Extrait du texte:
========================================================================

Dernier point, mais non des moindres. Malgré le filet de protection dont elles ont bénéficié, malgré l’ampleur des prêts garantis par l’État et les soutiens directs à différentes filières, les entreprises sont franchement inquiètes, en particulier dans le secteur industriel. La situation de trésorerie est jugée très préoccupante, même si la proportion d’entreprises en "difficulté de trésorerie" reste faible. En raison de la garantie par l’État des prêts bancaires aux entreprises, on comprend que les "difficultés de trésorerie" aient peu augmenté. Mais la dégradation de l’opinion des entrepreneurs sur leur trésorerie révèle clairement que, sans ces aides, la situation serait catastrophique, ce qu’on conçoit aisément. Plus surprenant est le jugement très négatif des entrepreneurs industriels sur leur compétitivité à l’exportation, que ce soit vers le marché européen ou les marchés hors UE. Relativement neutre avant la crise du Covid-19, le solde d’opinion révélé par l’enquête trimestrielle de l’Insee a littéralement plongé en avril puis à nouveau en juillet. La chute brutale des carnets de commande étrangers peut partiellement expliquer ce pessimisme, mais on ne peut s’empêcher de penser que les entreprises françaises se sentent plus contraintes par les règles sanitaires que leurs concurrentes, mais aussi par les tentatives de bloquer la reprise du travail devant les tribunaux par certains syndicats, comme ce fut le cas pour Amazon ou Renault.

========================================================================

Données enregistrées:
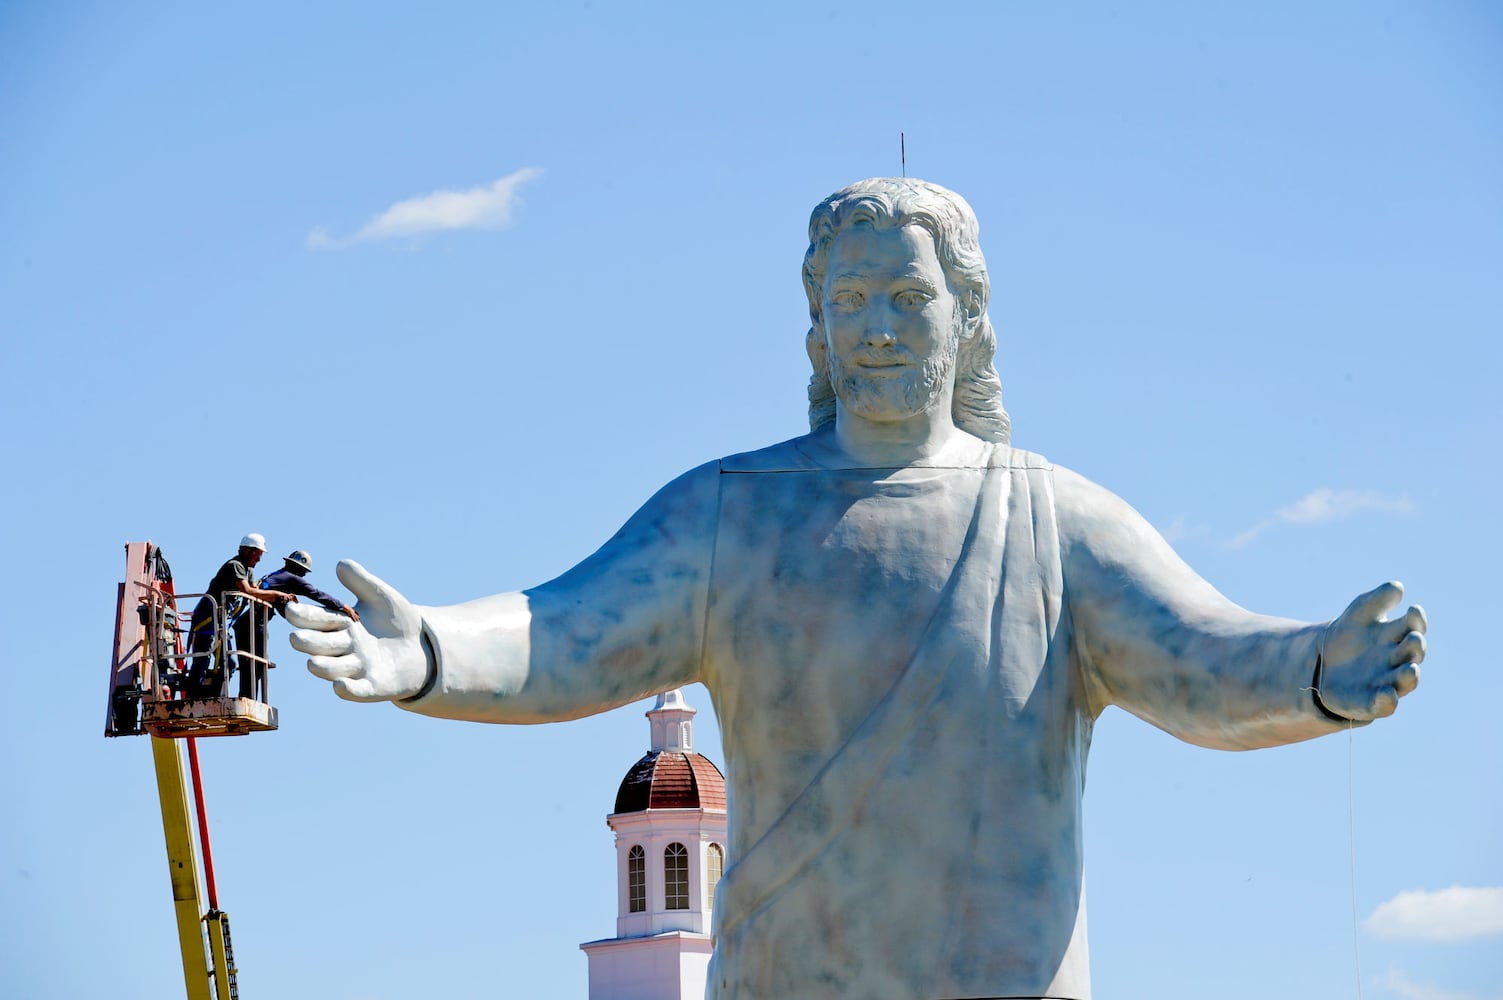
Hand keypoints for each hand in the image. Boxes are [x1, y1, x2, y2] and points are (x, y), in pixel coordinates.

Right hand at [287, 560, 427, 701]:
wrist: (423, 647)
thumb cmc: (397, 621)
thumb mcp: (381, 597)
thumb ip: (361, 582)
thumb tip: (341, 564)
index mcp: (341, 625)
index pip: (317, 620)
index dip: (304, 616)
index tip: (291, 608)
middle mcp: (344, 649)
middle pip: (320, 645)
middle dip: (309, 642)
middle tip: (297, 638)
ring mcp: (356, 669)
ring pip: (333, 669)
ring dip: (324, 667)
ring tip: (313, 662)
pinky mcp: (373, 686)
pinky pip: (358, 691)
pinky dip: (348, 690)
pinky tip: (340, 685)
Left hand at [1317, 582, 1426, 720]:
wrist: (1321, 661)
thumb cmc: (1349, 634)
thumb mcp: (1359, 612)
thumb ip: (1378, 599)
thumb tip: (1398, 587)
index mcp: (1397, 636)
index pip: (1413, 626)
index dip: (1417, 619)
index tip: (1413, 609)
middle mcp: (1397, 659)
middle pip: (1413, 653)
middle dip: (1415, 646)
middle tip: (1413, 639)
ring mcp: (1386, 681)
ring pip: (1406, 680)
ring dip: (1410, 675)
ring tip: (1410, 669)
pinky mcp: (1371, 701)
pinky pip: (1384, 704)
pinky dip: (1387, 700)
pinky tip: (1387, 693)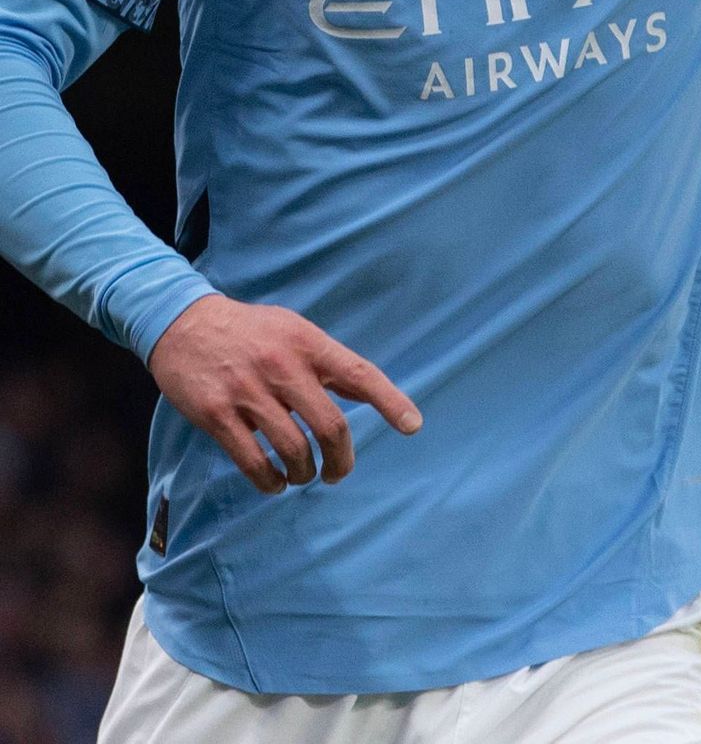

========================================================================

Tâches et exercices:
1/ Résumez l'extrait en deux phrases.
2/ Selon l'extrait, pourquoi les « difficultés de trésorerie » ont-elles peu augmenté ? Répondez en une ou deux phrases.

Réponses par tâche:
1/ Malgré les prêts garantis par l'État et les soutiens directs à différentes filières, les entreprises, surtout industrielles, sont franchement inquiètes et jugent leur trésorerie très préoccupante, même si la proportion d'entreprises en difficulté de trésorerie reste faible. Les entrepreneurs industriels portent en outre un jugement très négatif sur leur compétitivité à l'exportation, dont le solde d'opinion mesuré par l'enquête trimestrielle de l'Insee a plongé en avril puis en juillet.

2/ Elles ont peu augmenté en raison de la garantie par l'État des prêts bancaires aux entreprises. La dégradation de l'opinion des entrepreneurs sur leur trésorerie montre que, sans ces aides, la situation serait catastrophique.